• **BRIEF**: Could you output the listing that follows exactly, without its images?

• **DATA RECORDS**:
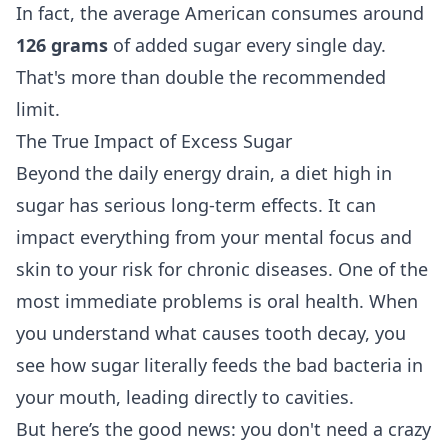
In fact, the average American consumes around
126 grams
of added sugar every single day.
That's more than double the recommended
limit.
The True Impact of Excess Sugar
Beyond the daily energy drain, a diet high in
sugar has serious long-term effects. It can
impact everything from your mental focus and
skin to your risk for chronic diseases. One of the
most immediate problems is oral health. When
you understand
what causes tooth decay
, you
see how sugar literally feeds the bad bacteria in
your mouth, leading directly to cavities.
But here’s the good news: you don't need a crazy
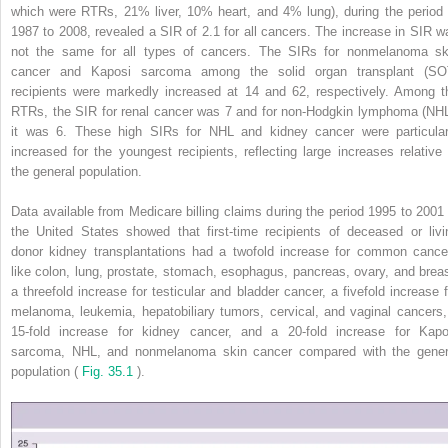
which were RTRs, 21% liver, 10% heart, and 4% lung), during the period 
1987 to 2008, revealed a SIR of 2.1 for all cancers. The increase in SIR w
not the same for all types of cancers. The SIRs for nonmelanoma sk
cancer and Kaposi sarcoma among the solid organ transplant (SO
recipients were markedly increased at 14 and 62, respectively. Among t
RTRs, the SIR for renal cancer was 7 and for non-Hodgkin lymphoma (NHL
it was 6. These high SIRs for NHL and kidney cancer were particular
increased for the youngest recipients, reflecting large increases relative 
the general population.
Data available from Medicare billing claims during the period 1995 to 2001 
the United States showed that first-time recipients of deceased or livi
donor kidney transplantations had a twofold increase for common cance
like colon, lung, prostate, stomach, esophagus, pancreas, ovary, and breas
a threefold increase for testicular and bladder cancer, a fivefold increase f
melanoma, leukemia, hepatobiliary tumors, cervical, and vaginal cancers,
15-fold increase for kidney cancer, and a 20-fold increase for Kapo
sarcoma, NHL, and nonmelanoma skin cancer compared with the gener
population (
Fig. 35.1
).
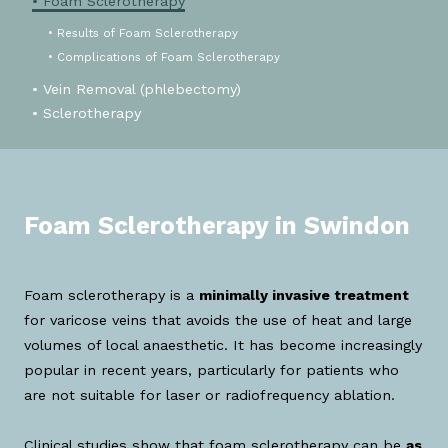
• Foam Sclerotherapy
• Results of Foam Sclerotherapy
• Complications of Foam Sclerotherapy
• Vein Removal (phlebectomy)
• Sclerotherapy
Foam Sclerotherapy in Swindon
Foam sclerotherapy is a
minimally invasive treatment
for varicose veins that avoids the use of heat and large
volumes of local anaesthetic. It has become increasingly
popular in recent years, particularly for patients who
are not suitable for laser or radiofrequency ablation.
Clinical studies show that foam sclerotherapy can be
as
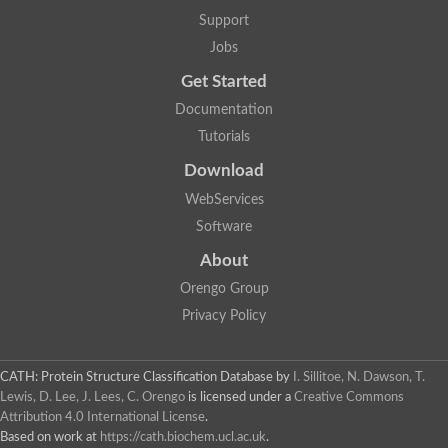
Mitotic checkpoint protein bub3, putative
Support
semaphorin-5B isoform X1
DDB1-and CUL4-associated factor 7
Jobs
breast carcinoma-amplified sequence 3 isoform X2
Get Started
6-phosphogluconolactonase
semaphorin-3F isoform X2
Documentation
Coronin
Tutorials
Putative WD repeat-containing protein 48
Polycomb protein eed
Download
Activating molecule in BECN1-regulated autophagy protein 1 i
WebServices
striatin isoform X1
PAN2-PAN3 deadenylation complex catalytic subunit PAN2
Software
WD repeat-containing protein 44
About
Ribosome biogenesis protein BOP1 homolog
Putative WD repeat-containing protein 48
Orengo Group
SEH1 like nucleoporin
Privacy Policy
Cleavage stimulation factor subunit 1
WD repeat-containing protein 82
retinoblastoma-binding protein 5 isoform X2
CATH: Protein Structure Classification Database
by
I. Sillitoe, N. Dawson, T.
Putative E3 ubiquitin-protein ligase TRAF7
Lewis, D. Lee, J. Lees, C. Orengo
is licensed under a
Creative Commons
Pre-mRNA-splicing factor rse1, variant
Attribution 4.0 International License
.
WD repeat domain 33
Based on work at
https://cath.biochem.ucl.ac.uk
.
DNA damage-binding protein 1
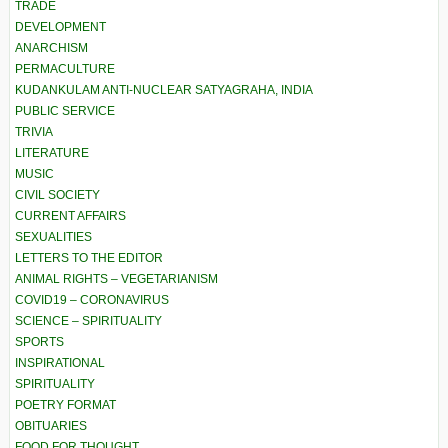
TRADE
DEVELOPMENT
ANARCHISM
PERMACULTURE
KUDANKULAM ANTI-NUCLEAR SATYAGRAHA, INDIA
PUBLIC SERVICE
TRIVIA
LITERATURE
MUSIC
CIVIL SOCIETY
CURRENT AFFAIRS
SEXUALITIES
LETTERS TO THE EDITOR
ANIMAL RIGHTS – VEGETARIANISM
COVID19 – CORONAVIRUS
SCIENCE – SPIRITUALITY
SPORTS
INSPIRATIONAL
SPIRITUALITY
POETRY FORMAT
OBITUARIES
FOOD FOR THOUGHT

• **ANSWER FOR THE TASK**:
In fact, the average American consumes around
126 grams
of added sugar every single day.
That's more than double the recommended
limit.
The True Impact of Excess Sugar
Beyond the daily energy drain, a diet high in
sugar has serious long-term effects. It can
impact everything from your mental focus and
skin to your risk for chronic diseases. One of the
most immediate problems is oral health. When
you understand
what causes tooth decay
, you
see how sugar literally feeds the bad bacteria in
your mouth, leading directly to cavities.
But here’s the good news: you don't need a crazy
which were RTRs, 21% liver, 10% heart, and 4% lung), during the period 
1987 to 2008, revealed a SIR of 2.1 for all cancers. The increase in SIR w
not the same for all types of cancers. The SIRs for nonmelanoma sk
cancer and Kaposi sarcoma among the solid organ transplant (SO
recipients were markedly increased at 14 and 62, respectively. Among t
RTRs, the SIR for renal cancer was 7 and for non-Hodgkin lymphoma (NHL
it was 6. These high SIRs for NHL and kidney cancer were particular
increased for the youngest recipients, reflecting large increases relative 
the general population.
Data available from Medicare billing claims during the period 1995 to 2001 
the United States showed that first-time recipients of deceased or livi
donor kidney transplantations had a twofold increase for common cance
like colon, lung, prostate, stomach, esophagus, pancreas, ovary, and breas
a threefold increase for testicular and bladder cancer, a fivefold increase f
melanoma, leukemia, hepatobiliary tumors, cervical, and vaginal cancers,
15-fold increase for kidney cancer, and a 20-fold increase for Kapo
sarcoma, NHL, and nonmelanoma skin cancer compared with the gener
population (
Fig. 35.1
).
• Foam Sclerotherapy
• Results of Foam Sclerotherapy
• Complications of Foam Sclerotherapy
• Vein Removal (phlebectomy)
• Sclerotherapy
Foam Sclerotherapy in Swindon
Foam sclerotherapy is a
minimally invasive treatment
for varicose veins that avoids the use of heat and large
volumes of local anaesthetic. It has become increasingly
popular in recent years, particularly for patients who
are not suitable for laser or radiofrequency ablation.
Clinical studies show that foam sclerotherapy can be
as
Mitotic checkpoint protein bub3, putative
Support
semaphorin-5B isoform X1
DDB1-and CUL4-associated factor 7
Jobs
breast carcinoma-amplified sequence 3 isoform X2
Get Started
6-phosphogluconolactonase
semaphorin-3F isoform X2
Documentation
Coronin
Tutorials
Putative WD repeat-containing protein 48
Polycomb protein eed
Download
Activating molecule in BECN1-regulated autophagy protein 1 i
WebServices
striatin isoform X1
PAN2-PAN3 deadenylation complex catalytic subunit PAN2
Software
WD repeat-containing protein 44
About
Ribosome biogenesis protein BOP1 homolog
Putative WD repeat-containing protein 48
Orengo Group
SEH1 like nucleoporin
Privacy Policy
Cleavage stimulation factor subunit 1
WD repeat-containing protein 82
retinoblastoma-binding protein 5 isoform X2
CATH: Protein Structure Classification Database
by
I. Sillitoe, N. Dawson, T.
Putative E3 ubiquitin-protein ligase TRAF7
Lewis, D. Lee, J. Lees, C. Orengo
is licensed under a
Creative Commons
Pre-mRNA-splicing factor rse1, variant
Attribution 4.0 International License
.
WD repeat domain 33
Based on work at
https://cath.biochem.ucl.ac.uk
.
DNA damage-binding protein 1
TRADE
DEVELOPMENT
ANARCHISM
PERMACULTURE
KUDANKULAM ANTI-NUCLEAR SATYAGRAHA, INDIA
PUBLIC SERVICE
TRIVIA
LITERATURE
MUSIC
CIVIL SOCIETY
CURRENT AFFAIRS
SEXUALITIES
LETTERS TO THE EDITOR
ANIMAL RIGHTS – VEGETARIANISM
COVID19 – CORONAVIRUS
SCIENCE – SPIRITUALITY
SPORTS
INSPIRATIONAL
SPIRITUALITY
POETRY FORMAT
OBITUARIES
FOOD FOR THOUGHT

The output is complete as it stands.